Smith compared Bill Spargo to Eric Johnson, best known for fitting show shoes to his horses, and packing gear up the Bon Accord Spur to Mt Hotham in the 1940s.
Well, he was a long way ahead of Johnson, and he’s got a monument up there. (There is a monument and plaque in memory of Eric Johnson at Diamantina Springs – ed.) Well, Johnson wasn’t a bad sort of a fella, but he didn’t seem to look after his horses. They had sores on them, you know. It used to irritate me. Where the saddles and harness had been rubbing, you see. It didn’t seem to worry…he didn’t seem to think much of his horses. Didn’t seem to care about them much.

He described an unfortunate experience he had had while riding one of Johnson’s horses.
Yeah, well, I surveyed a (gold mining – ed.) lease for this fella Johnson up…oh, it’d be well north of the…on the slopes of Mt Feathertop…well north of the Red Robin, and he put me on a horse. I knew damned well it wasn’t a mountain horse, you know. We went up this trail. It was about three feet wide, this bridle path, you see, and we came to a place where the bridle path suddenly turned. It turned more than ninety degrees. Well, this horse, that I was on, it couldn’t find the bloody track, and it went straight over the top. It went down about thirty feet. But the horse missed me by two feet. The horse went about fifty feet. The horse sort of panicked as soon as it couldn’t see the track. The deviation was that sharp, I couldn’t blame the horse for not seeing it, but I did blame him for going over the top. I grabbed it down there, and we went back. It climbed back and got on the track.

Smith enlisted in 1942 or 43 – he couldn’t recall which. He joined the No. 7 Mobile Works Squadron RAAF, later known at No. 7 Airfield Construction Squadron (7ACS), as a surveyor. Their job was to repair and build airfields. The squadron played a part in the US campaign to oust the Japanese from New Guinea, and Smith was present at the ‘Landing at Nadzab’, in which US infantry were dropped by parachute. General Douglas MacArthur observed proceedings from above in a B-17 Flying Fortress with one of its four engines not working. Recalling his time in New Guinea, Smith said:
Oh, it was all right…the Japs used to strafe us…they’d have a bit of a strafing run over us…and one or two bombings, but there was nothing really rough.
He added:
I had a bad time when I went to New Guinea, really. I got anaemic as a result of the years in New Guinea…and I suppose I was anaemic…felt anaemic…for about twenty years after I came back…
Smith was also a member of the British Commonwealth Occupation Force that occupied Japan in early 1946, soon after the Surrender.
We went…right up through the islands, right up to Tokyo…to Japan…with the Yanks, mainly. I was with an airfield construction squad.
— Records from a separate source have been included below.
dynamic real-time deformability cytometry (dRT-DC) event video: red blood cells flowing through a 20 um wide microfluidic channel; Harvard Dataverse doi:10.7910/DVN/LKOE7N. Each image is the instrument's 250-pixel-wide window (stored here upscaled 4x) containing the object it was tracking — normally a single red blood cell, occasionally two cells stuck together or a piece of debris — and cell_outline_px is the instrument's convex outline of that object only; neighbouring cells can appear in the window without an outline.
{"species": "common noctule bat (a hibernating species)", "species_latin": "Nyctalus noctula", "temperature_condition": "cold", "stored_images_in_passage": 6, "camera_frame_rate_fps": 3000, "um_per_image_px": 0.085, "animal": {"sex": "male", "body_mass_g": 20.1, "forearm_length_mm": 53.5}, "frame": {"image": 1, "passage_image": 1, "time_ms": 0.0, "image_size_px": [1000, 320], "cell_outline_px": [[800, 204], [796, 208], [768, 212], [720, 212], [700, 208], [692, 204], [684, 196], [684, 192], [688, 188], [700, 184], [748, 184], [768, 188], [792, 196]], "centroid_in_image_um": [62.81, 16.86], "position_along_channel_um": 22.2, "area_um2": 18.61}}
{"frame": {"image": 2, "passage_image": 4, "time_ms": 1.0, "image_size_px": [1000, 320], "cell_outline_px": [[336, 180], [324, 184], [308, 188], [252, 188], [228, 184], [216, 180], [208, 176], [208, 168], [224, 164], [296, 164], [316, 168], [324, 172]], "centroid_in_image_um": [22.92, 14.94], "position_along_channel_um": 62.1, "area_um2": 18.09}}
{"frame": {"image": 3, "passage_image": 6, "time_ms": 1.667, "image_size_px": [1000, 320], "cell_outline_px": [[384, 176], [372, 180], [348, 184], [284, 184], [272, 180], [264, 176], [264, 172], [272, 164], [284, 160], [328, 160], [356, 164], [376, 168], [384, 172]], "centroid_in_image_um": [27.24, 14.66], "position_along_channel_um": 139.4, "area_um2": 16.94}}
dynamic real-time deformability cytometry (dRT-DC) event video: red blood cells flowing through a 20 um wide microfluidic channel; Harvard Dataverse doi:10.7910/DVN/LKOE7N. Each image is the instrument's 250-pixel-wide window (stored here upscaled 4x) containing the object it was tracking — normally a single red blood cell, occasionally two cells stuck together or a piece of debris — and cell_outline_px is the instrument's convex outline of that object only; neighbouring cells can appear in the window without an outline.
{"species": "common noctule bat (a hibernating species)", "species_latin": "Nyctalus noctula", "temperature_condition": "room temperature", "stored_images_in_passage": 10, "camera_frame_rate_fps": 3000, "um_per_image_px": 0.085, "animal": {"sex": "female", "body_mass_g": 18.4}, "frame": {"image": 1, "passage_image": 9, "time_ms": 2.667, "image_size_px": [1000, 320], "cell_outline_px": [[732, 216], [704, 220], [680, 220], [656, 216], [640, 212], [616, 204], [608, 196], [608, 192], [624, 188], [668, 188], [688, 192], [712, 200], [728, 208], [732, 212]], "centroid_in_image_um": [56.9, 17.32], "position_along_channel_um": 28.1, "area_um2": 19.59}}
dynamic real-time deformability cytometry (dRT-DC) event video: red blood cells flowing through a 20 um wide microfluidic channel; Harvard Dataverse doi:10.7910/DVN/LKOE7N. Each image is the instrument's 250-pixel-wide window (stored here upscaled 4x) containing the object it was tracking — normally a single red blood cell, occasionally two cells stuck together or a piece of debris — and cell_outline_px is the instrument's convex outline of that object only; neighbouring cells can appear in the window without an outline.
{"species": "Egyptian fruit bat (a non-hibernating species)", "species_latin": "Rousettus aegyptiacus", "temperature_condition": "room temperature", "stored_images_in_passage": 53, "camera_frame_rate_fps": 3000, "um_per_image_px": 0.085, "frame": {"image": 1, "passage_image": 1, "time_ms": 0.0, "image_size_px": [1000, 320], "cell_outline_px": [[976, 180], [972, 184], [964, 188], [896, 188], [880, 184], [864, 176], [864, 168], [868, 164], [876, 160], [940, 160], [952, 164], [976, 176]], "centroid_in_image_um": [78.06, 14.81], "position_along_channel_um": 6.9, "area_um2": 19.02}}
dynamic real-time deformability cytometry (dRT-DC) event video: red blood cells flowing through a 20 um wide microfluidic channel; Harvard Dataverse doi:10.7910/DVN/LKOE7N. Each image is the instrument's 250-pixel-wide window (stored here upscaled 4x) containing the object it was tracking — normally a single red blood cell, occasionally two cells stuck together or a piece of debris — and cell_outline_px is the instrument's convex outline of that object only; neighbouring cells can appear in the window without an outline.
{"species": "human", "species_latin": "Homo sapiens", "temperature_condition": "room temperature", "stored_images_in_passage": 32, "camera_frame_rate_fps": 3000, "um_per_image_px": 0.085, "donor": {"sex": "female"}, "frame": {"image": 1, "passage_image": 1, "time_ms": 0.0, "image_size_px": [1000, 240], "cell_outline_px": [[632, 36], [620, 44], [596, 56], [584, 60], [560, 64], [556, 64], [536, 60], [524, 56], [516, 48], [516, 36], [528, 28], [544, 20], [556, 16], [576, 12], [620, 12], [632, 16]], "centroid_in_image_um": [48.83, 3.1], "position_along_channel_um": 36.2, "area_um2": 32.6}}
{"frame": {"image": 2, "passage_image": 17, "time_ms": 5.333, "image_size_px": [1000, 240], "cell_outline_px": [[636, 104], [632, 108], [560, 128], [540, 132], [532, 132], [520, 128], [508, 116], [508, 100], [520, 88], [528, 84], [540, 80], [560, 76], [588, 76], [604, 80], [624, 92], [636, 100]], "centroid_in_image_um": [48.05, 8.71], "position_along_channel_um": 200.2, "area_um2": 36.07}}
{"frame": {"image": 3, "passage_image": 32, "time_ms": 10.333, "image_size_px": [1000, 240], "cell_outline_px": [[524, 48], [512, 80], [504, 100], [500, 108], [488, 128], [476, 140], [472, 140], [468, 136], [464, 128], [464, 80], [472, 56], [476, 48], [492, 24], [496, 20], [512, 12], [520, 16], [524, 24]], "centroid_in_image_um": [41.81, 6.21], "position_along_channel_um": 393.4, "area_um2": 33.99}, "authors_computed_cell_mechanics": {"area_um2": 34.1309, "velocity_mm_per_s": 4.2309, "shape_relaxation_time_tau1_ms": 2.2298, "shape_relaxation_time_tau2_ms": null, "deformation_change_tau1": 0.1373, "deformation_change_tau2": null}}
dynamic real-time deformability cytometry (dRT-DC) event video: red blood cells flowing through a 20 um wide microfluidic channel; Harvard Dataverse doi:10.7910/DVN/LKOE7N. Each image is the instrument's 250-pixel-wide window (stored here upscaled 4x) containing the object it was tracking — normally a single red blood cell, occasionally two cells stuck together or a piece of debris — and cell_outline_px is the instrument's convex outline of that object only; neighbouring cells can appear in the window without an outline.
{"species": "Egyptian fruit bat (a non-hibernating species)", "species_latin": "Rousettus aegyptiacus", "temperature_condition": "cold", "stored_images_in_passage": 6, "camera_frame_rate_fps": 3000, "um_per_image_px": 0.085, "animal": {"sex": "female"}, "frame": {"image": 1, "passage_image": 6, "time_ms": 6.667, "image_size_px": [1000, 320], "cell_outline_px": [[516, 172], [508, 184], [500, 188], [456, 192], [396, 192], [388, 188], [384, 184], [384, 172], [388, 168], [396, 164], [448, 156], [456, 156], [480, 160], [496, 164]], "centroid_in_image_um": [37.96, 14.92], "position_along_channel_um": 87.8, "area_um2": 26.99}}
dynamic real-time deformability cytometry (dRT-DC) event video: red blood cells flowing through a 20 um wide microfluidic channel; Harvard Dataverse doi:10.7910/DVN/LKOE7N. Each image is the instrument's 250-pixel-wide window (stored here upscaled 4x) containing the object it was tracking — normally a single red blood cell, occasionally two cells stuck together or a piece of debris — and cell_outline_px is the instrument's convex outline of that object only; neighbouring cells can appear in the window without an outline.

As soon as the Yanks took somewhere, we had to go in and build airstrips…so that the aircraft could keep leapfrogging towards Japan…under MacArthur right through to Japan.
He described the scene in Tokyo when he arrived.
There were…square miles just burnt down, you know…square miles of the city just…devastation…and at all the major intersections there’d be a jumble of burnt-out cars, with people trying to get out of the place. It must have been just chaos in Tokyo at the height of all the air raids.
Smith was born in 1906. He moved from Maryborough to Wangaratta in 1937 in search of work and, aside from several years during the latter stages of the Second World War, he remained there all his life. He told me he had no regrets about moving to Wangaratta.
© Stephen Whiteside 04/09/2025
HEADER IMAGE: The Red Robin mine in 1953.